Zomato’s share price took a hit today, falling 5% to Rs 253, following a downgrade by Jefferies. The global brokerage shifted its stance from “buy” to “hold,” citing rising competition in the quick commerce space.
Jefferies’ Revised Projections Raise Concerns
Jefferies’ decision to downgrade Zomato comes with revised projections for the company’s performance. The brokerage lowered Zomato’s price target to Rs 275 from Rs 335, signaling limited upside potential of just 1%. It also forecasted a significant decline in Zomato’s earnings:
- EBITDA projections reduced by 12% for FY26 and 15% for FY27.
- Net profit estimates slashed by 17% for FY26 and 18% for FY27.
- EPS projections dropped by 20% for FY26 and 21% for FY27.
Jefferies has also halved the valuation multiple for Zomato’s quick commerce arm, Blinkit, to 6X. This adjustment reflects profitability challenges as Blinkit navigates an intensely competitive segment.
Mixed Signals from Other Brokerages
While Jefferies struck a cautious tone, other global players presented contrasting views on Zomato’s potential.
- Morgan Stanley: Maintained its “Overweight” rating with a higher target price of Rs 355.
- Bernstein: Ranked Zomato among its top picks in the Indian stock market strategy.
These divergent outlooks highlight the ongoing debate over Zomato’s growth trajectory, particularly in the face of operational hurdles in quick commerce.
Impressive Q2 FY25 Performance Offers Optimism
Despite the downgrade, Zomato’s recent financial performance tells a different story. The Gurugram-based foodtech giant reported robust growth in Q2 FY25:
- Operating revenue surged by 68.5% quarter-on-quarter, reaching Rs 4,799 crore compared to Rs 2,848 crore in Q2 FY24.

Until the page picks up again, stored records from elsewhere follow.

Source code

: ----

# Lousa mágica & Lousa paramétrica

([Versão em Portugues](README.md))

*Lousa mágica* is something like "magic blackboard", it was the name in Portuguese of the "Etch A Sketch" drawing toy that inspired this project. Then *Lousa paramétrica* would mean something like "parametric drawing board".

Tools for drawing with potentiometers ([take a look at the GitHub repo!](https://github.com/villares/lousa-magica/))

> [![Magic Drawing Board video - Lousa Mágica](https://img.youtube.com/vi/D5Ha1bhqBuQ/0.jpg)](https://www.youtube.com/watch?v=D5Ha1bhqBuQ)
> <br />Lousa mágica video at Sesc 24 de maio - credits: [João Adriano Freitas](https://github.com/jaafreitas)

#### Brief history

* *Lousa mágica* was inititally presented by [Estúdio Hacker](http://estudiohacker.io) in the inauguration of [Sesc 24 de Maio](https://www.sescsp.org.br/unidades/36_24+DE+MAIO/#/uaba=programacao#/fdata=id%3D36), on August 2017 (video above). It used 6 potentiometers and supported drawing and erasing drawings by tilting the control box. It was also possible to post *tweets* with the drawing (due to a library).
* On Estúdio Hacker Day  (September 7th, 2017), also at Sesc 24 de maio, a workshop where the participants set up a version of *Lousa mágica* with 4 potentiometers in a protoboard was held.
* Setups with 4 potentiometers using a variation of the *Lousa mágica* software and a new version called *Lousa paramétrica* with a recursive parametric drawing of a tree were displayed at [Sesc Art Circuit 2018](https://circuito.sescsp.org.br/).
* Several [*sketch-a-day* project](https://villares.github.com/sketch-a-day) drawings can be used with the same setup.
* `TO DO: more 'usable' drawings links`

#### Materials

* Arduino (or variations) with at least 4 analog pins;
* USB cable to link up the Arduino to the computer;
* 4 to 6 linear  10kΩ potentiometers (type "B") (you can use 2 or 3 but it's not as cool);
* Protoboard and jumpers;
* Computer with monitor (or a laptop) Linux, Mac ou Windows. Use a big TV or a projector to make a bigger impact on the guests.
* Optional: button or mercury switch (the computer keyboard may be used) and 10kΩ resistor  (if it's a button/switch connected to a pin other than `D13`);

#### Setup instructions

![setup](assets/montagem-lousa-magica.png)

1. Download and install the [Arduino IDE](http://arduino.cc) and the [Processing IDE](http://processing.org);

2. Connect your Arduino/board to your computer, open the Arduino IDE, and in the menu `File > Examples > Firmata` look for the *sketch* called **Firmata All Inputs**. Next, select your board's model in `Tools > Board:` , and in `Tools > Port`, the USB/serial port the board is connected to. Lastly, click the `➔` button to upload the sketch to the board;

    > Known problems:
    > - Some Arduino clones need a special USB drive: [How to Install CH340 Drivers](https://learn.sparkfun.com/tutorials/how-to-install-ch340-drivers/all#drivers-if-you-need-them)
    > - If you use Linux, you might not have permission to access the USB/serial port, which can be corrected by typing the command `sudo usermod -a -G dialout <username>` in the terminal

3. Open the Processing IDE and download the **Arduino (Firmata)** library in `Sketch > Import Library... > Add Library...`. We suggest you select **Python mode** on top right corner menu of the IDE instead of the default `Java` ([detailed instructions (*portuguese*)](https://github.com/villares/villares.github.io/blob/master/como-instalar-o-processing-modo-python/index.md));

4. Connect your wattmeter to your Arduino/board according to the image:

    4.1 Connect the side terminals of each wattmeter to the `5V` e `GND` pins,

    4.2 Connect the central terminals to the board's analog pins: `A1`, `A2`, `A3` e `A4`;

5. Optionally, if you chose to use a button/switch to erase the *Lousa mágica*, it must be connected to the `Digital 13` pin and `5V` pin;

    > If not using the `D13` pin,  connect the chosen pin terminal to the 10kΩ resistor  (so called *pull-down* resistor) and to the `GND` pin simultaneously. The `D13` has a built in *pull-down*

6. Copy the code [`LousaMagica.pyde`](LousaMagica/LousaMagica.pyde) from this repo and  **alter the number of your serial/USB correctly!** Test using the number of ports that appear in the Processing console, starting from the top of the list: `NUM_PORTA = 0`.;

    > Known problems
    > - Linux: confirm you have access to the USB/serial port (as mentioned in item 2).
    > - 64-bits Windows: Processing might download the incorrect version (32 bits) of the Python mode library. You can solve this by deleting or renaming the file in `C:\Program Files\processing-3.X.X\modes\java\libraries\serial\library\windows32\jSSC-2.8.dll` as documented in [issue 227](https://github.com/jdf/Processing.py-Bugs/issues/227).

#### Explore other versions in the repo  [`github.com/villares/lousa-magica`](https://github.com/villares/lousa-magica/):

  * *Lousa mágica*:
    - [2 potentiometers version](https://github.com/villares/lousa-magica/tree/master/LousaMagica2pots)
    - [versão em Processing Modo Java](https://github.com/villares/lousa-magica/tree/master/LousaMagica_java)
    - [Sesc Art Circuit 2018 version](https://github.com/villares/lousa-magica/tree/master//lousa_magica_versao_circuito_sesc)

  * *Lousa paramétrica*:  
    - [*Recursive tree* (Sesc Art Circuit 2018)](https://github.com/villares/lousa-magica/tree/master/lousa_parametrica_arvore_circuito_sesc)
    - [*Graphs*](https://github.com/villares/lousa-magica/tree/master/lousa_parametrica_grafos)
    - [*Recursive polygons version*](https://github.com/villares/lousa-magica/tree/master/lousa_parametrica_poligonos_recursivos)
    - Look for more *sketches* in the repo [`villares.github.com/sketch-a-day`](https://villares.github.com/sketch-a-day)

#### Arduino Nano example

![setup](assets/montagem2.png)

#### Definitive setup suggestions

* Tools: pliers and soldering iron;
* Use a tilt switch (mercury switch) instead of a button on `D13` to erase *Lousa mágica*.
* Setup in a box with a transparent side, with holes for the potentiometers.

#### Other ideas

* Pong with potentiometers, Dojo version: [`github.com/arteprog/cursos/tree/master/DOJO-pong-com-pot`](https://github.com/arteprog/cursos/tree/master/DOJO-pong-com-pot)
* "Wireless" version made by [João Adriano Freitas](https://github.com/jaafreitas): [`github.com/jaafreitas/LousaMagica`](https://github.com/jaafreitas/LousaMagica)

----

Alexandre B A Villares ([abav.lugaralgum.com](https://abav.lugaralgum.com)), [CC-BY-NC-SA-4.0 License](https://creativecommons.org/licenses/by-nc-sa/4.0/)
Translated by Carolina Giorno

- Net profit soared 4.8 times, hitting Rs 176 crore in the September-ending quarter.
These figures reflect strong core business performance, even as challenges loom in scaling adjacent verticals like Blinkit.
Competitive Landscape Intensifies
Zomato’s quick commerce business is under pressure from increasing competition. Players like Swiggy Instamart and Dunzo are vying for market share in a segment known for high cash burn and logistical complexities. Jefferies noted that FY25 could become a year of consolidation for Zomato as it addresses these challenges.